EXTRACT TO READ
Agricultural scientists in southwest China's Guangxi Zhuang Autonomous Region have developed a new strain of drought-resistant high-yield hybrid rice after more than ten years of research.
The new strain, "Peiza Guihan No.1", has been part of a regional experiment for two years running and attained the highest yield in all the ten strains involved in the experiment, said Li Daoyuan, leader of the research team.
"If it can pass another year of examination, it will be expanded in large scale in the country," said Li, researcher of the Rice Research Institute of the Guangxi Academy of Agriculture.
Li said that the strain has been planted experimentally in the dry areas of Guangxi for years. The results show that it has high resistance to drought, diseases, and cold weather. More importantly, the per hectare yield of the new strain could reach 6,000 kilograms, double that of the normal strains which are widely planted in Guangxi.
Besides, Li said that the new strain is of high quality. A quality analysis made by the Ministry of Agriculture shows that the overall quality of the new strain is up to the national second-class high-quality standard, while its seven indexes measure up to the first-class standard.
China plants 33 million hectares of rice every year, mainly in the areas to the south of the Yangtze River. The normal rice strains need 6,000 cubic meters for each hectare and could not be planted in the southwestern part of the country, like Yunnan and Guizhou provinces and the Guangxi Zhuang Autonomous Region.

INFORMATION
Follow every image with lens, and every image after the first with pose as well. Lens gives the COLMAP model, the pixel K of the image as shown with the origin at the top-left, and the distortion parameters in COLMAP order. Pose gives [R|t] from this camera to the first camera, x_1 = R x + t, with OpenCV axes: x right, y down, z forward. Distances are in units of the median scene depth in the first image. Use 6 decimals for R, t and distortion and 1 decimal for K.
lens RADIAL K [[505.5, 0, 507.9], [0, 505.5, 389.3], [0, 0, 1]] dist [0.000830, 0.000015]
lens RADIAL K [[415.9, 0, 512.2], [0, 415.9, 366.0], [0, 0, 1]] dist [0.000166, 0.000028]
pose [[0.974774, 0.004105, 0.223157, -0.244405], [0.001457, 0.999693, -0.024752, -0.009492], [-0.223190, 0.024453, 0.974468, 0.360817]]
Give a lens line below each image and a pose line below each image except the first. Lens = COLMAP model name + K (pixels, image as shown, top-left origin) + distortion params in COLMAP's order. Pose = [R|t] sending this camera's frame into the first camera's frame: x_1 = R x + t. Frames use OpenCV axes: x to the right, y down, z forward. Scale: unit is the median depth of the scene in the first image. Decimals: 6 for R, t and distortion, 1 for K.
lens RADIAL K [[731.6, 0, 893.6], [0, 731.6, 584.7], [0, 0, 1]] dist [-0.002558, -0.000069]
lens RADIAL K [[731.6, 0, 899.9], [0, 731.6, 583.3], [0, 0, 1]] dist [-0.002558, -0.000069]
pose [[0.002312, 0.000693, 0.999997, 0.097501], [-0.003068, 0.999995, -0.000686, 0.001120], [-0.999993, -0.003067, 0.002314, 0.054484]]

TASK LIST
[1] According to the rice article, how many hectares of rice does China plant every year?
[2] Quote the rice article word for word, everything from "Agricultural scientists in" down to "the research team.".
The rows have nothing to do with what is asked here.

TASK-BY-TASK ANSWERS
[1] China plants 33 million hectares of rice every year.

[2]
Agricultural scientists in southwest China's Guangxi Zhuang Autonomous Region have developed a new strain of drought-resistant high-yield hybrid rice after more than ten years of research.
The new strain, "Peiza Guihan No.1", has been part of a regional experiment for two years running and attained the highest yield in all the ten strains involved in the experiment, said Li Daoyuan, leader of the research team.